We spent time in dozens of US national parks as we traveled through the United States so we can say with some degree of expertise that all of them are amazing in their own unique ways. Yellowstone has geothermal marvels, Denali delivers epic peaks, Crater Lake shows off the power of volcanoes. Then there are national parks that have it all, like Lassen Volcanic National Park in California.
Founded on August 9, 1916 Lassen Volcanic National Park covers 106,452 acre (43,080 ha) and packs in geothermals and summits plus all four types of volcanoes. Over three days of utterly perfect temperatures we manage to explore most of this diverse park from our base in the Summit Lake North Campground.
Warming up on the Cinder Cone Trail
As a warm up before tackling 10,457 foot (3,187 meter) Lassen Peak, we decided to climb up Cinder Cone. During the drive to the trailhead we spotted a honey colored black bear a few hundred feet off the road. It was busy ripping apart dead tree trunks in search of a snack and hardly notices us as we passed by.
The Cinder Cone trail starts off pleasantly enough (except for the disturbing signs warning visitors about river otter attacks in the area), however, the route becomes very steep and very exposed at the base of the Cinder Cone itself.

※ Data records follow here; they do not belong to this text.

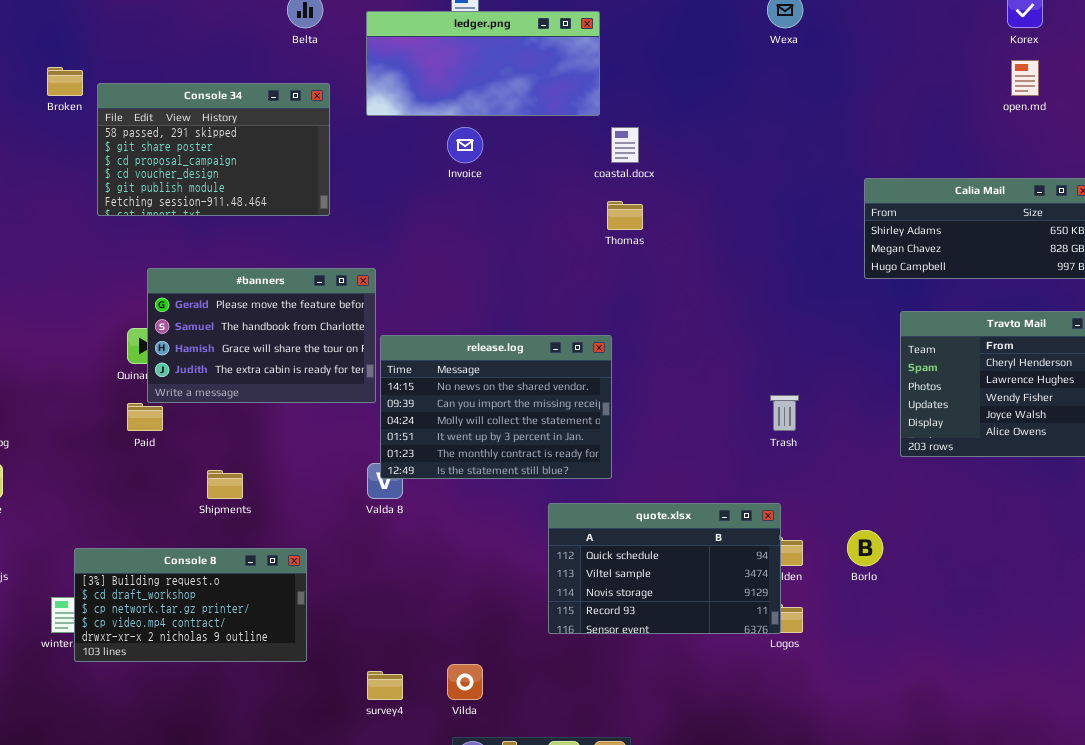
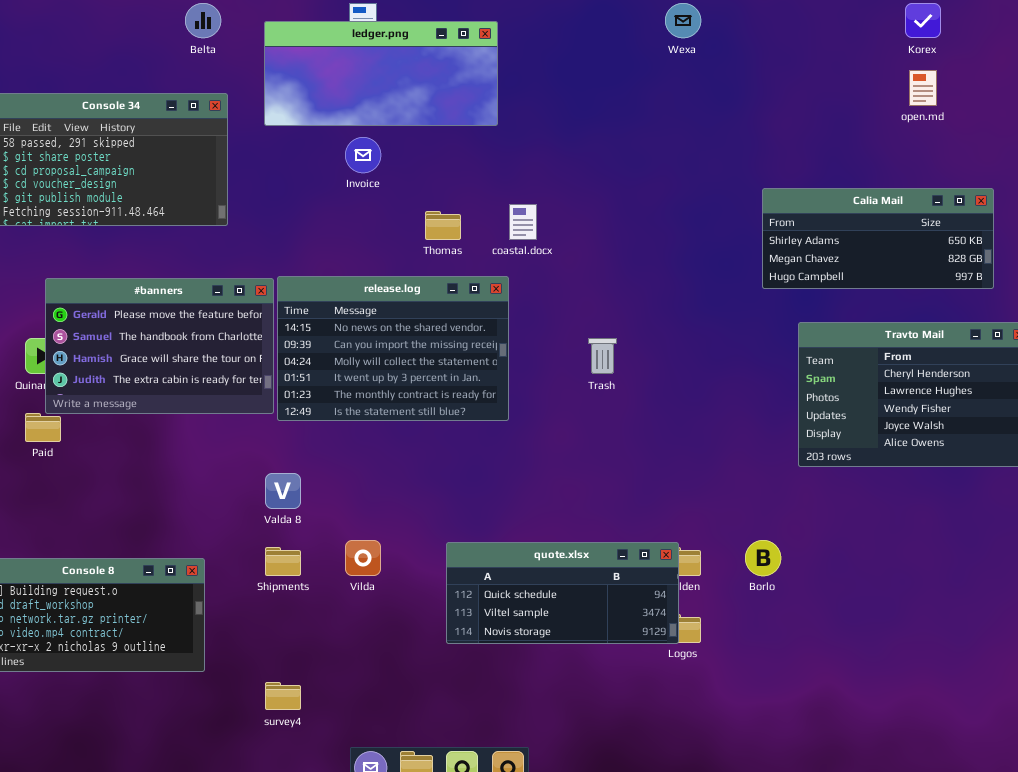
coastal.docx: [611,127,639,163] -> [509,204,537,240], moved
Thomas: [607,201,643,230] -> [425,211,461,240], moved
release.log: [380,335,612,479] -> [277,276,509,421], moved
Trash: [770,395,799,431] -> [588,338,617,374], moved
Shipments: [207,470,243,499] -> [265,547,301,576], moved
quote.xlsx: [548,503,781,634] -> [446,542,679,644], resized
Vilda: [447,664,483,700] -> [345,540,381,576], moved

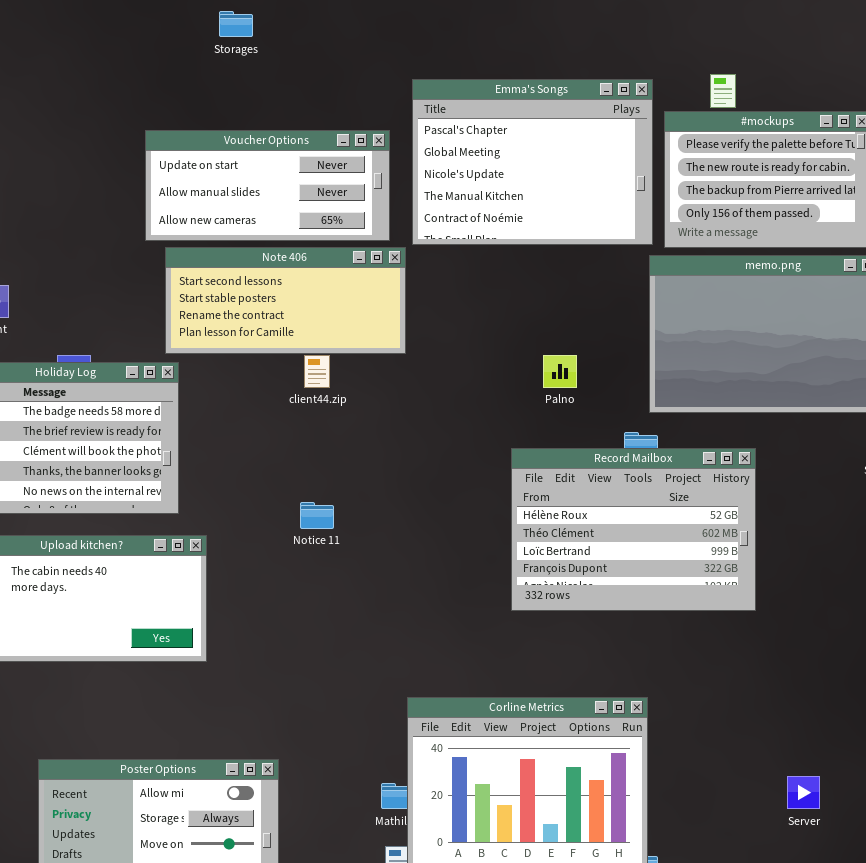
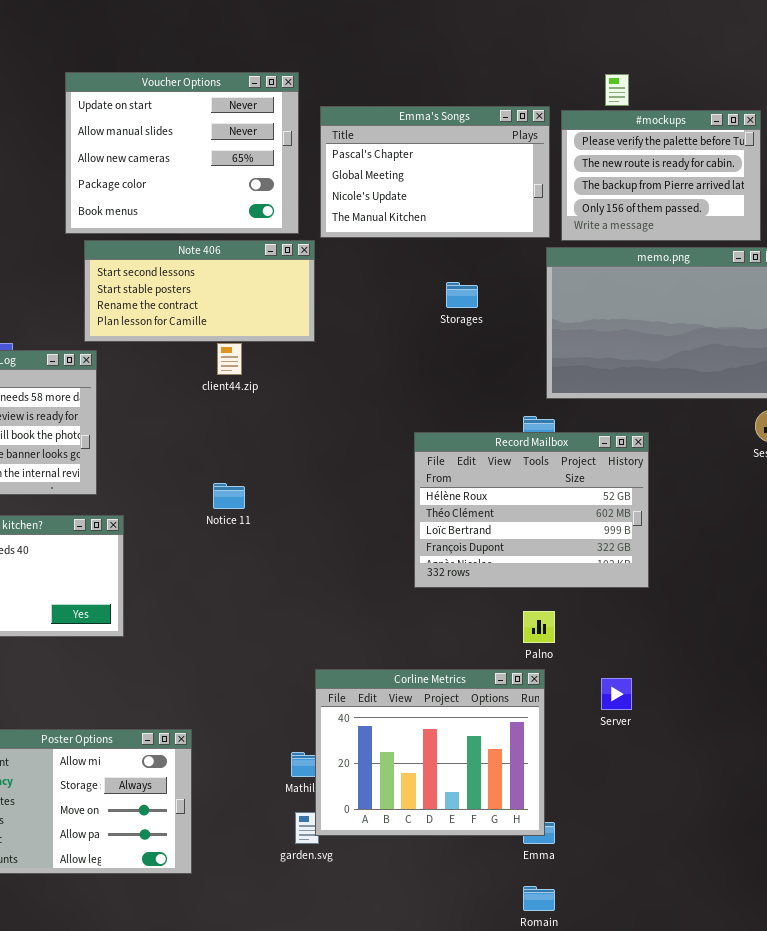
Storages: [219,11,253,37] -> [446,282,478,308], moved
Emma's Songs: [412,79,653,245] -> [320,106,550,238], resized
Voucher Options: [145,130,390,241] -> [65,72,299,234], resized
Palno: [543,355,577,388] -> [523,611,555,643], moved
Server: [787,776,820,809] -> [601,678,632,710], moved

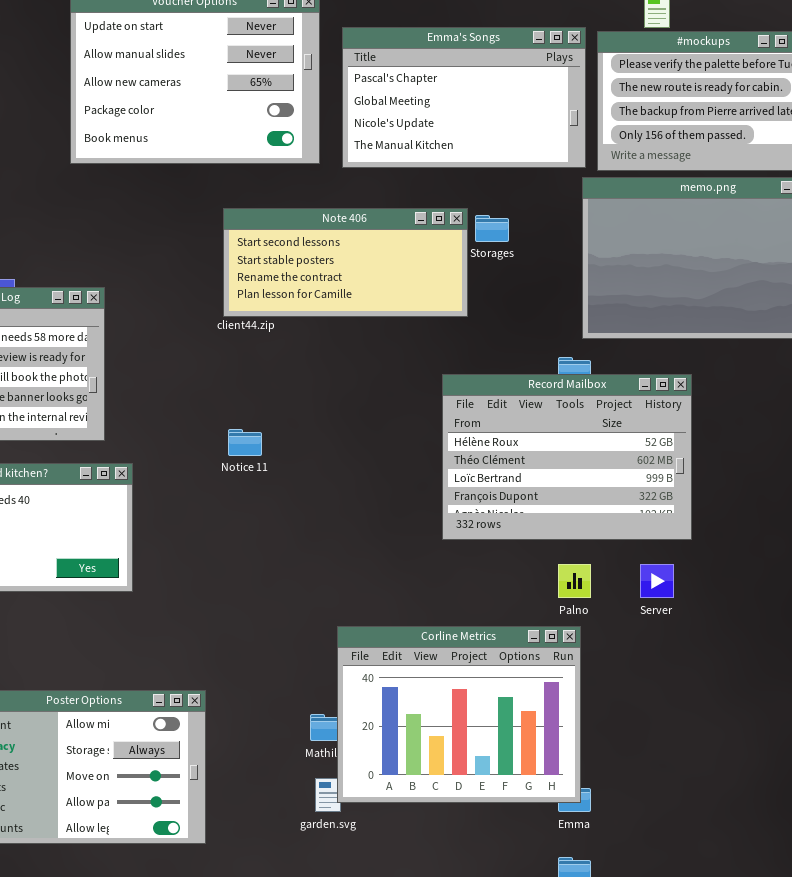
Note 406: [84,240,315,342] -> [223,208,468,317], moved
Server: [601,678,632,710] -> [640,564,674,598], moved

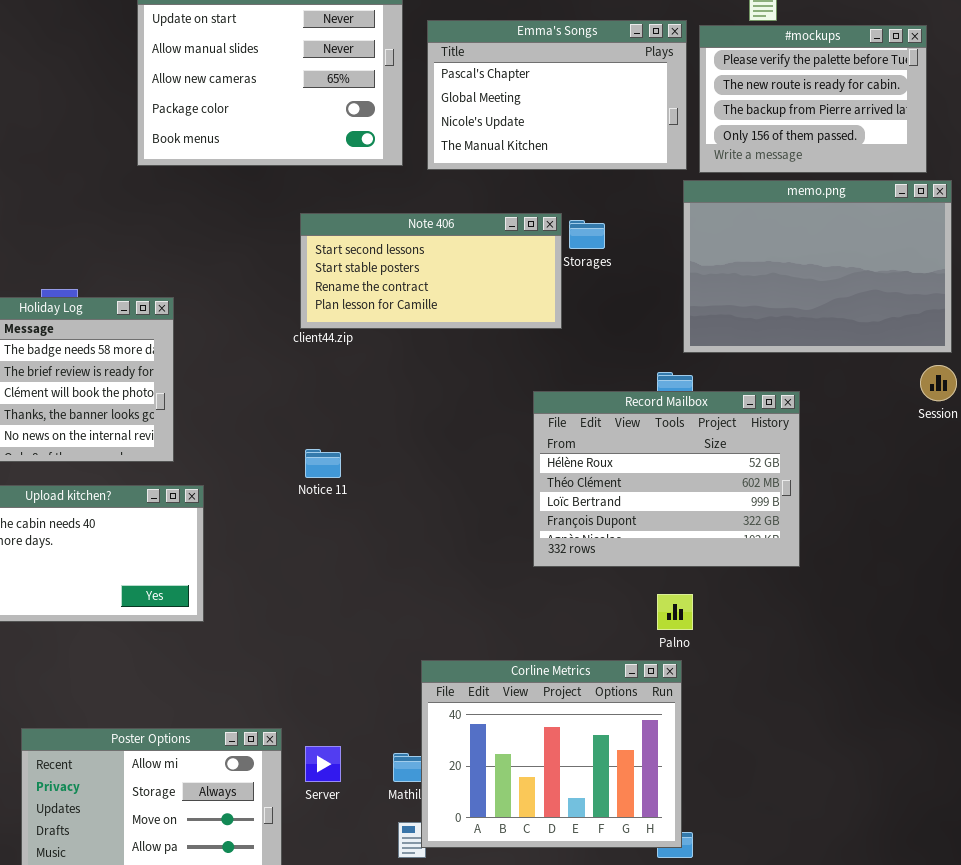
Server: [640,564,674,598] -> [305,746,341,782], moved

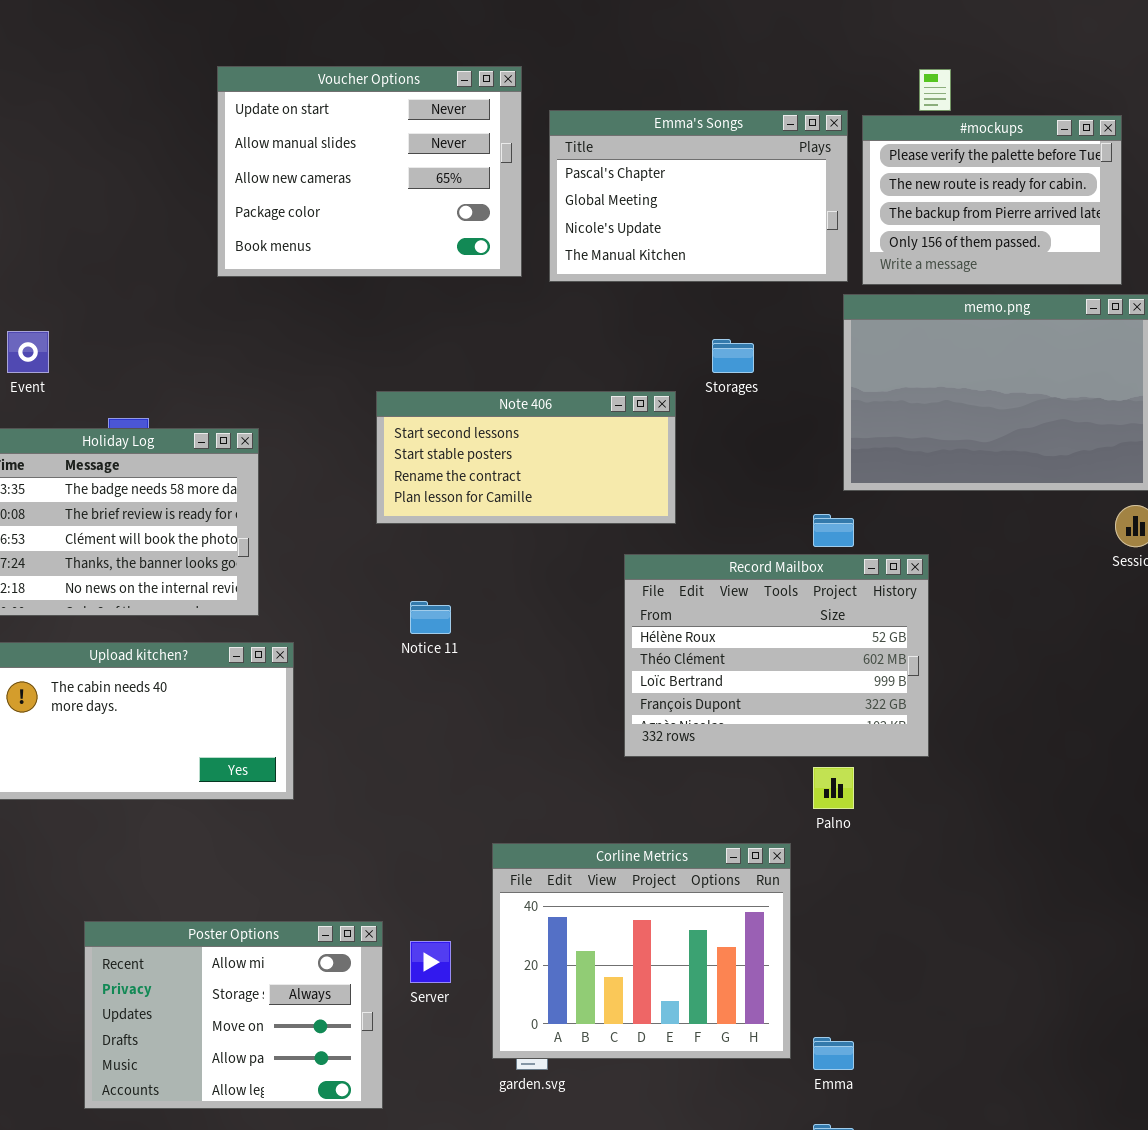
Note 406: [300,213,562,329] -> [376,391,676,524], moved
Record Mailbox: [533,391,800,567] -> [624,554,929,757], moved
Corline Metrics: [421,660,682,848] -> [492,843,791,1059], moved

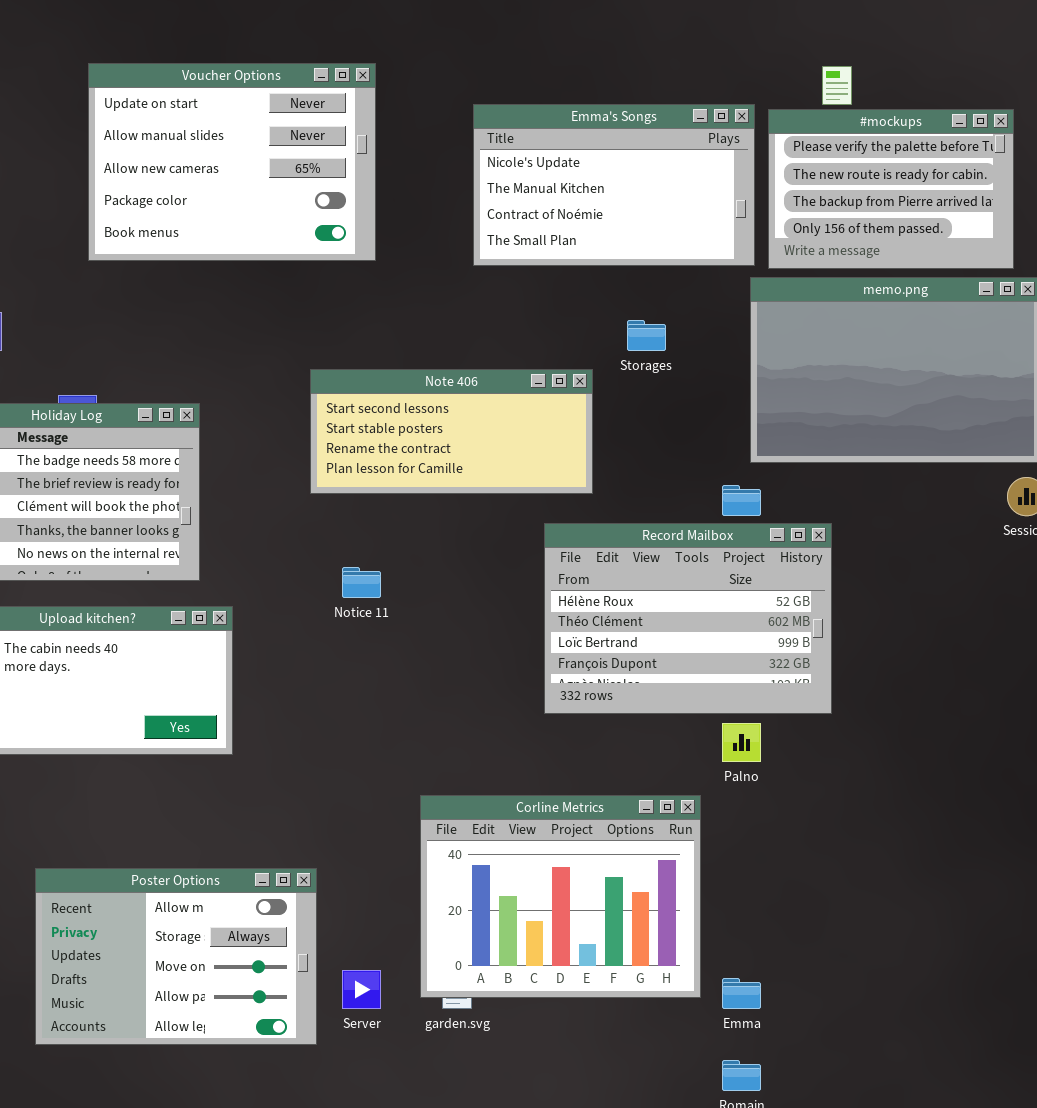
Voucher Options: [217,66,522,277] -> [88,63,376,261], moved
Emma's Songs: [549,110,848,282] -> [473,104,755,266], scrolled down 2 rows
Server: [410,941,451,983] -> [342,970,381,1009], moved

To make matters tougher, the trail runs through deep black cinders, which makes it feel like you’re walking through sand as you inch our way up the side of the dormant cone (two steps forward, one sliding step back, etc.). As usual, the harder the walk the greater the reward and at the top Cinder Cone lies a classic deep crater with a trail right down into it and a lovely path around the rim.
Ready for Lassen Peak?
The next morning it was time for Lassen Peak. The 5 mile (8 km) round trip trail was busy but not packed–we saw maybe 40 other hikers—and, it must be said, it was an easier walk than we’d anticipated, perhaps because Cinder Cone was so much tougher than we’d expected.
At the top we found a couple of flat rocks, the perfect place to break out our gourmet picnic of bbq pork sandwiches on onion rolls, grilled corn on the cob, and boiled then grilled red potatoes leftover from our campsite dinner the night before.
As we ate, thousands of butterflies appeared all of them flying around the peak in the same clockwise direction. It was something we’d never seen before and it reminded us of what it feels like when we’re SCUBA diving in a swirling school of fish—lucky and bewildered. Less surprising were the swarms of chipmunk beggars who had clearly been spoiled by far too many human handouts.
On the way down the Lassen Peak trail a doe and two frisky fawns crossed the trail right behind us before scampering off into a small meadow with mom in perpetual pursuit of her two energetic wanderers.
Welcome to Bumpass Hell
Our final day in Lassen was reserved for the Bumpass Hell trail where we learned that there really was a Mr. Bumpass (we presume he pronounced it Bum Pass) who used to guide visitors among the area’s sprawling fumaroles and boiling pots until he broke through the crust one day and fell into a scalding thermal feature burning his leg so badly that they had to cut it off, hence, the “Hell” part of the trail name.
Before we even reached the geothermal area we could hear the action—a kind of airport runway jet engine roar and hiss that seemed to be coming from all directions at once. After a few minutes of stupidly looking up at the sky trying to spot the planes that must be making all that racket we finally figure it out: we should be looking down.
The Bumpass Hell area is made up of an array of steam vents and patches of bright yellow sulphur and boiling pools full of colorful water and putty-colored mud. It’s every bit as impressive as what we’ve seen in Yellowstone National Park (minus the bison and the elk, of course). Plentiful and blunt warning signs made it clear that if we didn’t watch our step and stay on the trail we could end up just like Mr. Bumpass.